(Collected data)
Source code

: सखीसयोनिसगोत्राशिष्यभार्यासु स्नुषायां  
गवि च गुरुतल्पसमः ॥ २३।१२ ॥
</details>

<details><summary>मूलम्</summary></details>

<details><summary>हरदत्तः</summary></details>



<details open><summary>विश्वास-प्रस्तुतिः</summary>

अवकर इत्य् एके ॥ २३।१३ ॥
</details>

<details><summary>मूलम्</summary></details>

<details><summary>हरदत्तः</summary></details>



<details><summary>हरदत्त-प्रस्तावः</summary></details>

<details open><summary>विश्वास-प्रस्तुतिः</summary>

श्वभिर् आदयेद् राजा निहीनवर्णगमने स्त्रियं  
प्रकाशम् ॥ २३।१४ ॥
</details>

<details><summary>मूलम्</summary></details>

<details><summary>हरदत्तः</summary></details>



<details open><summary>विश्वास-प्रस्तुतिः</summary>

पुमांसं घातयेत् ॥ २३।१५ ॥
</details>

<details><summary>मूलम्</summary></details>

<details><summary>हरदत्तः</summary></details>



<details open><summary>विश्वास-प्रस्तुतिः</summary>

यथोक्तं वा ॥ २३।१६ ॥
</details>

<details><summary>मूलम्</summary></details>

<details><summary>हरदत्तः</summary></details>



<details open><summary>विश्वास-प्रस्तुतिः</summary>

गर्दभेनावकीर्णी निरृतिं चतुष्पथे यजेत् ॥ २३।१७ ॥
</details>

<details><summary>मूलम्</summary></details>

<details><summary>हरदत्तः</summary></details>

→ **EXERCISE DIRECTIONS**
Reproduce the source text of every entry above line for line, keeping each character, tag and blank line unchanged.

→ **EXERCISE ANSWER**
Source code

: सखीसयोनिसगोत्राशिष्यभार्यासु स्नुषायां  
गवि च गुरुतल्पसमः ॥ २३।१२ ॥
</details>

<details><summary>मूलम्</summary></details>

<details><summary>हरदत्तः</summary></details>



<details open><summary>विश्वास-प्रस्तुतिः</summary>

अवकर इत्य् एके ॥ २३।१३ ॥
</details>

<details><summary>मूलम्</summary></details>

<details><summary>हरदत्तः</summary></details>



<details><summary>हरदत्त-प्रस्तावः</summary></details>

<details open><summary>विश्वास-प्रस्तुतिः</summary>

श्वभिर् आदयेद् राजा निहीनवर्णगमने स्त्रियं  
प्रकाशम् ॥ २३।१४ ॥
</details>

<details><summary>मूलम्</summary></details>

<details><summary>हरदत्तः</summary></details>



<details open><summary>विश्वास-प्रस्तुतिः</summary>

पुमांसं घातयेत् ॥ २३।१५ ॥
</details>

<details><summary>मूलम्</summary></details>

<details><summary>हरदत्तः</summary></details>



<details open><summary>विश्वास-प्रस्तुतिः</summary>

यथोक्तं वा ॥ २३।१६ ॥
</details>

<details><summary>मूलम्</summary></details>

<details><summary>हरदत्तः</summary></details>



<details open><summary>विश्वास-प्रस्तुतिः</summary>

गर्दभेनावकीर्णी निरृतिं चतुष्पथे यजेत् ॥ २३।१७ ॥
</details>

<details><summary>मूलम्</summary></details>

<details><summary>हरदत्तः</summary></details>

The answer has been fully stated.